2011

AQ - Book Trade and Publishing


Dictionnaire encyclopédique du livre [Lexicon of the Book]. Ed. Pascal Fouché. Paris: Éditions du Cercle de la Librairie. 31 cm.
Vol. 3. N-Z. 2011. xi, 1088 p. ill. 31 cm. ISBN 978-2-7654-0987-8: EUR 195
Index général: A-Z. 2011. 254 p. ISBN 978-2-7654-0988-5: EUR 35 [12-1]

Volume 1 (A-D) of this work was published in 2002 and Volume 2 (E-M) followed in 2005 (see respectively RREA 8:52 and RREA 11:40). Seven years have elapsed until the completion of the publication, which the publisher had originally promised for the year 2005. (By the way, this stretching-out of a publication over a span of many years is a phenomenon that seems less frequent in the English-speaking world, which regularly manages to issue large, multi-volume lexica at a single blow).
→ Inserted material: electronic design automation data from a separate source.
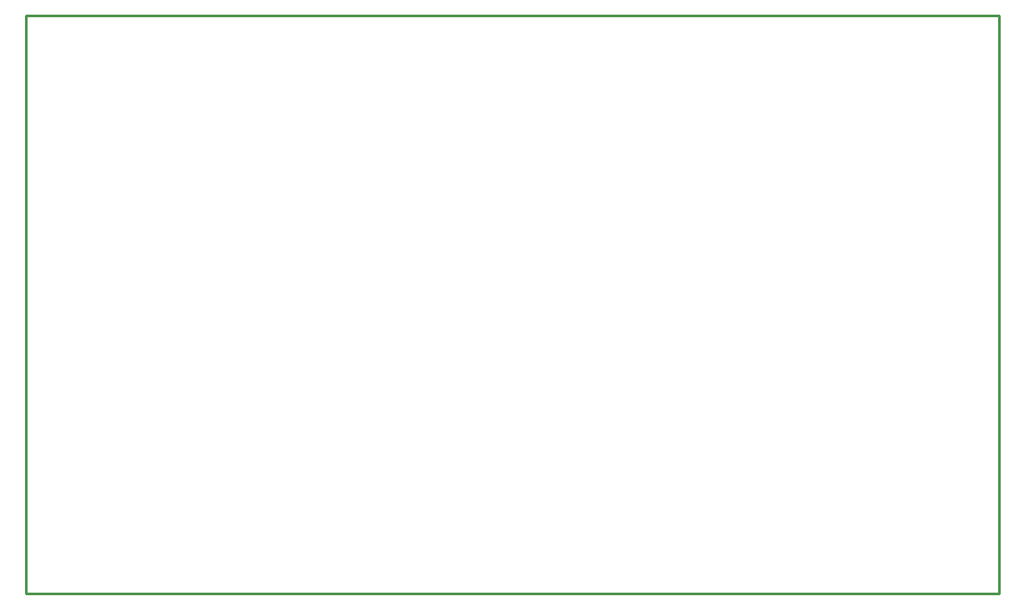
<source format=gko>
G04 Layer: BoardOutline*
G04 Gerber Generator version 0.2*
G04 Scale: 100 percent, Rotated: No, Reflected: No *
G04 Dimensions in millimeters *
G04 leading zeros omitted , absolute positions ,4 integer and 5 decimal *
%FSLAX45Y45*%
%MOMM*%

%ADD10C,0.2540*%
D10*
X9648951Y15494D02*
G01*
X9648951Y-88900D01*
X100076Y-88900D01*
X100076Y5588000D01*
X9648951Y5588000D01*
X9648951Y15494D01*

%LPD*%
M02*

</source>
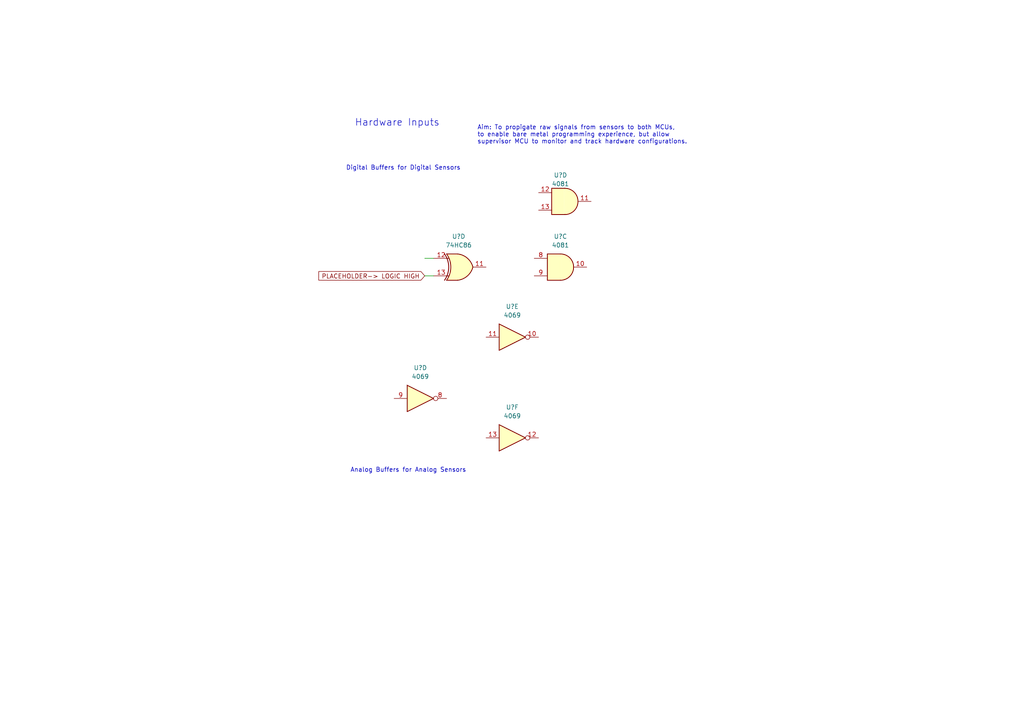
<source format=kicad_sch>
(kicad_sch (version 20211123) (generator eeschema)

  (uuid 76df9733-b311-42b4-a1ba-cb134d336c3b)

  (paper "A4")

  


  (wire (pts (xy 123.19 80.01) (xy 125.73 80.01))
    (stroke (width 0) (type default) (color 0 0 0 0))
    (uuid 41951e86-ddcb-467c-a623-3f1e3d53c2b4)
  )
  (wire (pts (xy 125.73 74.93) (xy 123.19 74.93))
    (stroke (width 0) (type default) (color 0 0 0 0))
    (uuid 4ef29b33-0fce-4d66-8cf2-a838b590d15e)
  )

  (text "Hardware Inputs" (at 102.87 36.83 0)
    (effects (font (size 2 2)) (justify left bottom))
    (uuid 05ab96c3-495f-4c43-aaf9-f9a533d3c785)
  )
  (text "Digital Buffers for Digital Sensors" (at 100.33 49.53 0)
    (effects (font (size 1.27 1.27)) (justify left bottom))
    (uuid 37f93928-70ed-41da-9909-6ad5db7fe4d4)
  )
  (text "Analog Buffers for Analog Sensors" (at 101.6 137.16 0)
    (effects (font (size 1.27 1.27)) (justify left bottom))
    (uuid 5789b240-96f7-42cb-8eb1-51cbfd93c2a6)
  )
  (text "Aim: To propigate raw signals from sensors to both MCUs, \nto enable bare metal programming experience, but allow\nsupervisor MCU to monitor and track hardware configurations."
    (at 138.43 41.91 0)
    (effects (font (size 1.27 1.27)) (justify left bottom))
    (uuid 7c4c4f64-26ff-4e86-aa93-21fe714d901c)
  )

  (global_label "PLACEHOLDER-> LOGIC HIGH" (shape input) (at 123.19 80.01 180) (fields_autoplaced)
    (effects (font (size 1.27 1.27)) (justify right))
    (uuid c0b1abf4-a188-43c2-a1c2-67719d15a7e8)
    (property "Intersheet References" "${INTERSHEET_REFS}" (id 0) (at 92.474 79.9306 0)
      (effects (font (size 1.27 1.27)) (justify right) hide)
    )
  )

  (symbol (lib_id "4xxx:4069") (at 148.59 127 0) (unit 6)
    (in_bom yes) (on_board yes) (fields_autoplaced)
    (uuid 4dc69c8a-c5d7-403b-a4de-2624daf6c976)
    (property "Reference" "U?" (id 0) (at 148.59 118.11 0))
    (property "Value" "4069" (id 1) (at 148.59 120.65 0))
    (property "Footprint" "" (id 2) (at 148.59 127 0)
      (effects (font (size 1.27 1.27)) hide)
    )
    (property "Datasheet" "http://www.intersil.com/content/dam/Intersil/documents/cd40/cd4069ubms.pdf" (id 3) (at 148.59 127 0)
      (effects (font (size 1.27 1.27)) hide)
    )
    (pin "12" (uuid e6c040dc-db56-49b4-9144-5154275aa69b))
    (pin "13" (uuid 6334054e-81ec-4d09-b766-00eb838c5da0))
  )

  (symbol (lib_id "4xxx:4081") (at 163.83 58.42 0) (unit 4)
    (in_bom yes) (on_board yes)
    (uuid 6fb952f7-e1c1-42aa-bba7-3b2cfc865f36)
    (property "Reference" "U?" (id 0) (at 162.56 50.8 0))
    (property "Value" "4081" (id 1) (at 162.56 53.34 0))
    (property "Footprint" "" (id 2) (at 163.83 58.42 0)
      (effects (font (size 1.27 1.27)) hide)
    )
    (property "Datasheet" "http://www.intersil.com/content/dam/Intersil/documents/cd40/cd4073bms-81bms-82bms.pdf" (id 3) (at 163.83 58.42 0)
      (effects (font (size 1.27 1.27)) hide)
    )
    (pin "11" (uuid fff8b14b-11a0-4c2a-af00-36514a0a33af))
    (pin "12" (uuid 085980ea-bb15-4574-9370-d149147d116f))
    (pin "13" (uuid 5cd77a1b-a713-47f4-97c7-4e8deb79da8d))
  )

  (symbol (lib_id "4xxx:4069") (at 148.59 97.79 0) (unit 5)
    (in_bom yes) (on_board yes) (fields_autoplaced)
    (uuid 73d9a10e-a945-4616-b325-ae8effc6ef74)
    (property "Reference" "U?" (id 0) (at 148.59 88.9 0))
    (property "Value" "4069" (id 1) (at 148.59 91.44 0))
    (property "Footprint" "" (id 2) (at 148.59 97.79 0)
      (effects (font (size 1.27 1.27)) hide)
    )
    (property "Datasheet" "http://www.intersil.com/content/dam/Intersil/documents/cd40/cd4069ubms.pdf" (id 3) (at 148.59 97.79 0)
      (effects (font (size 1.27 1.27)) hide)
    )
    (pin "10" (uuid 0a5899ba-b0b4-464b-ba05-c057e1143ba7))
    (pin "11" (uuid 5ab73b8f-3d52-4bbf-8bcb-9dde00497ba1))
  )

  (symbol (lib_id "74xx:74HC86") (at 133.35 77.47 0) (unit 4)
    (in_bom yes) (on_board yes) (fields_autoplaced)
    (uuid 92b4487e-9d7c-42e6-9674-800a6a87e303)
    (property "Reference" "U?" (id 0) (at 133.0452 68.58 0))
    (property "Value" "74HC86" (id 1) (at 133.0452 71.12 0))
    (property "Footprint" "" (id 2) (at 133.35 77.47 0)
      (effects (font (size 1.27 1.27)) hide)
    )
    (property "Datasheet" "http://www.ti.com/lit/gpn/sn74HC86" (id 3) (at 133.35 77.47 0)
      (effects (font (size 1.27 1.27)) hide)
    )
    (pin "11" (uuid 38fe3cab-6418-4c25-ad1b-1c340f6be483))
    (pin "12" (uuid 18808135-596e-495b-b00e-9e7145411f02))
    (pin "13" (uuid 2ff3ff2d-d1a6-4ff4-befe-4b63a8dff9cc))
  )

  (symbol (lib_id "4xxx:4069") (at 121.92 115.57 0) (unit 4)
    (in_bom yes) (on_board yes) (fields_autoplaced)
    (uuid e35912e1-8848-44d7-8c03-8dc1b73b755b)
    (property "Reference" "U?" (id 0) (at 121.92 106.68 0))
    (property "Value" "4069" (id 1) (at 121.92 109.22 0))
    (property "Footprint" "" (id 2) (at 121.92 115.57 0)
      (effects (font (size 1.27 1.27)) hide)
    )
    (property "Datasheet" "http://www.intersil.com/content/dam/Intersil/documents/cd40/cd4069ubms.pdf" (id 3) (at 121.92 115.57 0)
      (effects (font (size 1.27 1.27)) hide)
    )
    (pin "8" (uuid 9c97ad5c-b2e0-4f9d-9f98-6547d9cb5043))
    (pin "9" (uuid f0fe1b4a-7071-45d1-8b2d-905a8cccde54))
  )

  (symbol (lib_id "4xxx:4081") (at 162.56 77.47 0) (unit 3)
    (in_bom yes) (on_board yes) (fields_autoplaced)
    (uuid ec46d5e9-0075-4769-91b2-f1a4dd8aa462)
    (property "Reference" "U?" (id 0) (at 162.56 68.58 0))
    (property "Value" "4081" (id 1) (at 162.56 71.12 0))
    (property "Footprint" "" (id 2) (at 162.56 77.47 0)
      (effects (font (size 1.27 1.27)) hide)
    )
    (property "Datasheet" "http://www.intersil.com/content/dam/Intersil/documents/cd40/cd4073bms-81bms-82bms.pdf" (id 3) (at 162.56 77.47 0)
      (effects (font (size 1.27 1.27)) hide)
    )
    (pin "10" (uuid 8938a450-0fdd-4e45-a569-5e7b7806100f))
    (pin "8" (uuid 4eb57e4d-0e64-48ae-ad18-64c9e6cca842))
    (pin "9" (uuid be4fd9b0-4143-4436-8e1d-90535adc89bf))
  )
)

</source>
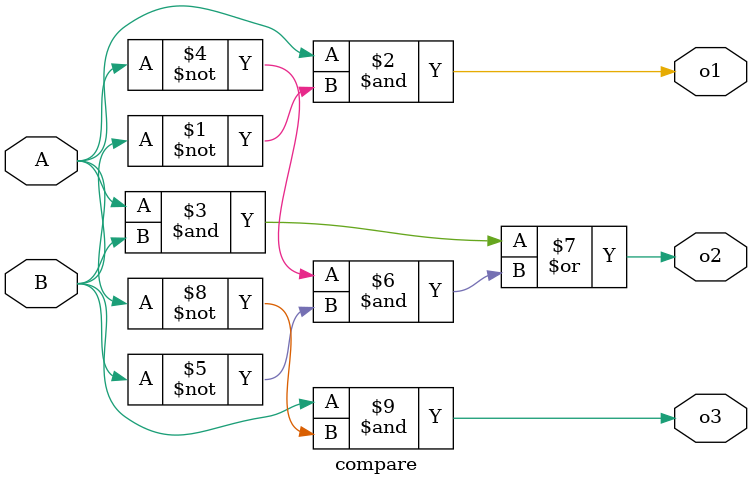
<source format=v>
module compare (
    input A,B,
    output o1,o2,o3
);
    assign o1 = A & ~B;               
    assign o2 = (A & B) | (~A & ~B);  
    assign o3 = B & ~A;              
endmodule

</source>
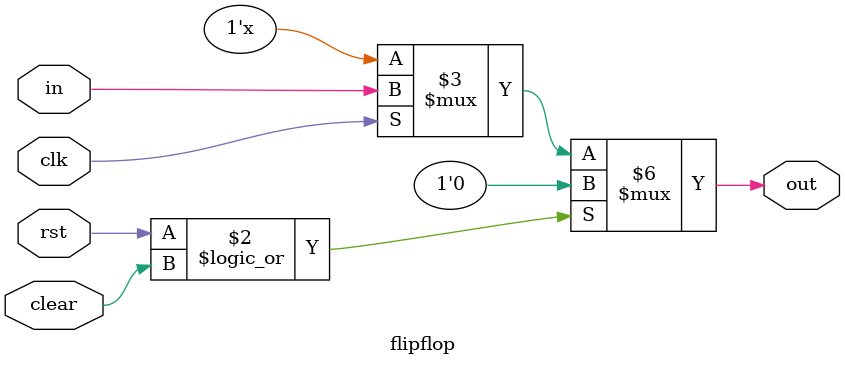
<source format=v>
module flipflop(clk, rst, clear, in, out);
    input wire clk, rst, clear, in;
    output reg out;

    always @ (rst or clk or clear) begin
        if (rst || clear) begin
            out <= 1'b0;
        end
        else begin
            if (clk) begin

                out <= in;
            end
        end
    end
endmodule

</source>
The Dictionnaire is a significant addition to reference works on the history of the book. Although its coverage is international, it is particularly valuable for the amount of information it contains on book history in France and the Francophone countries. By way of comparison, the article on Paris covers 6 columns, with 18 bibliographical references, while the article on Venice covers 4 columns with 5 references; neither Rome, Stuttgart, nor Vienna receive articles at all. For most countries, there is one article dealing with the country in general and another dealing with the country’s libraries. There are numerous articles on special topics, such as privilége (18 columns) or reliure [binding] (34 columns), as well as a very large number of shorter entries for technical terms of the book and printing trades.

All articles are signed. For the most part, bibliographical references are relegated to a bibliography at the end of the volume; it would have been better to integrate these references into the articles themselves. There are many color illustrations, most of them of good size, up to half a page. An index to the publication as a whole (Index général) was issued along with this volume. There are indexes of personal names, institutions, countries, places, and titles.

Despite its somewhat uneven coverage (emphasis on France), this lexicon can be recommended for large research libraries. It will certainly be indispensable for locating information on French printers and publishers, and for looking up the specialized French vocabulary for printing and publishing. [sh/crc]

Encyclopédie de la webculture [Encyclopedia of Web Culture]. Ed. Titiou Lecoq and Diane Lisarelli. Paris: Laffont, 2011. 257 p. 23 cm. (Encyclopedia). ISBN 9782221128299: EUR 23.35

An RREA Original Review by Michelle Emanuel (University of Mississippi)

This illustrated encyclopedia explores the internet as it is today, “au terme d’un processus de démocratisation d’une dizaine d’années” [after a 10-year process of democratization]. It has become a culture with its own codes, language, and mindset. Comprised of 92 articles, this book is “un ‘best-of ’ pour les familiers de cet univers, une initiation pour les neophytes” [a “best-of ” for those familiar with this world and an initiation for neophytes]. The text is cleverly written, combining tongue-in-cheek references to the internet’s fascination with Chuck Norris and David Hasselhoff with straight-faced philosophical questions about the end of anonymity and the selective creation of one’s online profile, asking what phenomenological philosopher Maurice Merleau-Ponty would think of Facebook. The topics are varied: popular themes of websites and posts (e.g., animals—especially cats—and food), brand names (Apple, Google), issues unique to the Internet (cyberbullying, net neutrality, Wikileaks), words reappropriated by the internet culture (avatar, cloud, fail, meme, nom), words invented by the internet culture (blogosphere, photobomb), and most importantly, acronyms (LOL, OMG, NSFW, WTF). While most of the entries illustrate the dominance of English-language—and especially American—popular culture on the internet, there are a few entries that are uniquely French in nature, such as Doctissimo (a reference site for “les hypocondriaques francophones” [French-speaking hypochondriacs]) and Frédéric Lefebvre (a deputy of the center-right Union pour un mouvement populaire [Union for a Popular Movement] party known for his often inflammatory statements). A snapshot of our quickly changing times, Encyclopédie de la webculture is a worthwhile addition to collections of contemporary French studies.